§ TASK DIRECTIONS
Give back all of the data unchanged. Keep every word as it is.

——

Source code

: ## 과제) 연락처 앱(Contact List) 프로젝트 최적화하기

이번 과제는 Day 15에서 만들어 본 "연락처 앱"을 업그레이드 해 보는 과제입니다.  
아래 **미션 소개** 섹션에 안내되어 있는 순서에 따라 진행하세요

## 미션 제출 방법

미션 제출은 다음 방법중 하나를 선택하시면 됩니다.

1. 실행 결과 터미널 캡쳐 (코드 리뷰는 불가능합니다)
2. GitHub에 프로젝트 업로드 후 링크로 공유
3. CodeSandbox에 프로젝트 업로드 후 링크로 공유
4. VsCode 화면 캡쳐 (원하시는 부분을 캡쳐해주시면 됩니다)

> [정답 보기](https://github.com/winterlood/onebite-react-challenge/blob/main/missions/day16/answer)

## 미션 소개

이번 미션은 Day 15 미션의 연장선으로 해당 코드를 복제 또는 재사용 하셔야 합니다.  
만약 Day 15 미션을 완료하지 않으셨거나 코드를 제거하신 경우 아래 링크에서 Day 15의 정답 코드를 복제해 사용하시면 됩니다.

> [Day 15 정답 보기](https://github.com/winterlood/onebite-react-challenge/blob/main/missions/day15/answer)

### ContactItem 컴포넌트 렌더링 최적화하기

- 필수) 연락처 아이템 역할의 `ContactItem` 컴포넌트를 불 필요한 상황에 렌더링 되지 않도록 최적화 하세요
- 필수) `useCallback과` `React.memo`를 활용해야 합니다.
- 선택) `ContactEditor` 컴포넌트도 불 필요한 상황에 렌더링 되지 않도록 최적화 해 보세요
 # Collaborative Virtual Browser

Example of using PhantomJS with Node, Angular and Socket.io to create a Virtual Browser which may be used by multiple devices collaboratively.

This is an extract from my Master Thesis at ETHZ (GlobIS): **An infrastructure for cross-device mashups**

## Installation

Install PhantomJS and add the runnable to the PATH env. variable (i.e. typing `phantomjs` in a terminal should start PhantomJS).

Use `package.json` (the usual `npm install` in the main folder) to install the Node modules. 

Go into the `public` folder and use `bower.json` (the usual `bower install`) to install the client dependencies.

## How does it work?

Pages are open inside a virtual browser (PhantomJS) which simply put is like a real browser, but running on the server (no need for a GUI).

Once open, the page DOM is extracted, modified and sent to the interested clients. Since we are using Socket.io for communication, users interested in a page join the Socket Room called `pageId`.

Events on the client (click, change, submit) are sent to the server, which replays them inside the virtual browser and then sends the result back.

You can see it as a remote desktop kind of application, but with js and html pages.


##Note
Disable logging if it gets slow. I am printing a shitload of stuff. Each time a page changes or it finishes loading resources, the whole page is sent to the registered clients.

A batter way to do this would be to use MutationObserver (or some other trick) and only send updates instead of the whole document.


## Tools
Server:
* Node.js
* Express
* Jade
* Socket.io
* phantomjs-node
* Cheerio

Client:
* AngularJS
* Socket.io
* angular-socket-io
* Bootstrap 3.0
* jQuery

——

§ ANSWER FOR THIS EXERCISE
Source code

: ## 과제) 연락처 앱(Contact List) 프로젝트 최적화하기

이번 과제는 Day 15에서 만들어 본 "연락처 앱"을 업그레이드 해 보는 과제입니다.  
아래 **미션 소개** 섹션에 안내되어 있는 순서에 따라 진행하세요

## 미션 제출 방법

미션 제출은 다음 방법중 하나를 선택하시면 됩니다.

1. 실행 결과 터미널 캡쳐 (코드 리뷰는 불가능합니다)
2. GitHub에 프로젝트 업로드 후 링크로 공유
3. CodeSandbox에 프로젝트 업로드 후 링크로 공유
4. VsCode 화면 캡쳐 (원하시는 부분을 캡쳐해주시면 됩니다)

> [정답 보기](https://github.com/winterlood/onebite-react-challenge/blob/main/missions/day16/answer)

## 미션 소개

이번 미션은 Day 15 미션의 연장선으로 해당 코드를 복제 또는 재사용 하셔야 합니다.  
만약 Day 15 미션을 완료하지 않으셨거나 코드를 제거하신 경우 아래 링크에서 Day 15의 정답 코드를 복제해 사용하시면 됩니다.

> [Day 15 정답 보기](https://github.com/winterlood/onebite-react-challenge/blob/main/missions/day15/answer)

### ContactItem 컴포넌트 렌더링 최적화하기

- 필수) 연락처 아이템 역할의 `ContactItem` 컴포넌트를 불 필요한 상황에 렌더링 되지 않도록 최적화 하세요
- 필수) `useCallback과` `React.memo`를 활용해야 합니다.
- 선택) `ContactEditor` 컴포넌트도 불 필요한 상황에 렌더링 되지 않도록 최적화 해 보세요
 # Collaborative Virtual Browser

Example of using PhantomJS with Node, Angular and Socket.io to create a Virtual Browser which may be used by multiple devices collaboratively.

This is an extract from my Master Thesis at ETHZ (GlobIS): **An infrastructure for cross-device mashups**

## Installation

Install PhantomJS and add the runnable to the PATH env. variable (i.e. typing `phantomjs` in a terminal should start PhantomJS).

Use `package.json` (the usual `npm install` in the main folder) to install the Node modules. 

Go into the `public` folder and use `bower.json` (the usual `bower install`) to install the client dependencies.

## How does it work?

Pages are open inside a virtual browser (PhantomJS) which simply put is like a real browser, but running on the server (no need for a GUI).

Once open, the page DOM is extracted, modified and sent to the interested clients. Since we are using Socket.io for communication, users interested in a page join the Socket Room called `pageId`.

Events on the client (click, change, submit) are sent to the server, which replays them inside the virtual browser and then sends the result back.

You can see it as a remote desktop kind of application, but with js and html pages.


##Note
Disable logging if it gets slow. I am printing a shitload of stuff. Each time a page changes or it finishes loading resources, the whole page is sent to the registered clients.

A batter way to do this would be to use MutationObserver (or some other trick) and only send updates instead of the whole document.


## Tools
Server:
* Node.js
* Express
* Jade
* Socket.io
* phantomjs-node
* Cheerio

Client:
* AngularJS
* Socket.io
* angular-socket-io
* Bootstrap 3.0
* jQuery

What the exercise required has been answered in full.